Personal information
- Full name: Richard James Mann
- Born: 26 September 1982 (age 43) Ipswich, Suffolk, England
- Batting: Left-handed
- Bowling: Right-arm off break

Domestic team information
- 2003–2005: Cambridge University
- 2003: Cambridge UCCE

Career statistics
| Competition | First-class |
| Matches | 5 |
| Runs scored | 216 |
| Batting average | 24.00 |
| 100s/50s | –/2 |
| Top score | 63 |
| Catches/stumpings | 5/– |
- Source: Cricinfo, 3 September 2020

= Richard Mann (cricketer) =

English cricketer (born 1982)

Richard James Mann (born 26 September 1982) is an English former first-class cricketer.

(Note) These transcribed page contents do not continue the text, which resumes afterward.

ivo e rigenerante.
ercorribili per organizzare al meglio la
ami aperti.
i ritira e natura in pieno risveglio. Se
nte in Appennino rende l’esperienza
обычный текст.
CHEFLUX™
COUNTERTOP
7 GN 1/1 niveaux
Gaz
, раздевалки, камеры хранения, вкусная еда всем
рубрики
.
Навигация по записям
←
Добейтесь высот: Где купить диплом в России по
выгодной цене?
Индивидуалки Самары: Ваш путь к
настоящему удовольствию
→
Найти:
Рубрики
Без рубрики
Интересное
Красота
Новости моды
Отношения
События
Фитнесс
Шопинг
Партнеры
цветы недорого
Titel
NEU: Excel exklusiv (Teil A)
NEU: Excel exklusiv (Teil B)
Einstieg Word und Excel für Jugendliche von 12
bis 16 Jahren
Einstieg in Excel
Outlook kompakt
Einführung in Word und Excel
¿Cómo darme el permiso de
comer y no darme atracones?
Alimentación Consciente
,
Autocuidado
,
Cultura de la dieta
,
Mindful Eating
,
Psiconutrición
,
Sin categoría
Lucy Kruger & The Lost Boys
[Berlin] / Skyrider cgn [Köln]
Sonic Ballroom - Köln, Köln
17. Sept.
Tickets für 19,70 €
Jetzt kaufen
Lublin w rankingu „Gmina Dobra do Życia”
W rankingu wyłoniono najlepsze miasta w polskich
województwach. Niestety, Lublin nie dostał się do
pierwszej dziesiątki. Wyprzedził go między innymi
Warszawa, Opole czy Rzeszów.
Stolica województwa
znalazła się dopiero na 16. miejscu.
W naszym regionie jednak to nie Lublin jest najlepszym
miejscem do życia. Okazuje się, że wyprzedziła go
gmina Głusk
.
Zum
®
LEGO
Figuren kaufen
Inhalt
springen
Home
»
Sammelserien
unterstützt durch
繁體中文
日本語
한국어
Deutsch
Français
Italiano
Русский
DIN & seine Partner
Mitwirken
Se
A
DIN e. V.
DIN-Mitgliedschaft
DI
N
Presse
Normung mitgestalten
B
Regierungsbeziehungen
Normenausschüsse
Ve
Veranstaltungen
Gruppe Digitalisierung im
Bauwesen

Mann was born at Ipswich in September 1982. He was educated at Ipswich School, before going up to St John's College, Cambridge. While studying at Cambridge, he made three first-class appearances for Cambridge University against Oxford University in The University Matches of 2003, 2004 and 2005. He scored 150 runs in these matches, making two half centuries with a high score of 63. In addition to playing first-class cricket for Cambridge University, Mann also made two appearances in 2003 for Cambridge UCCE against Essex and Kent.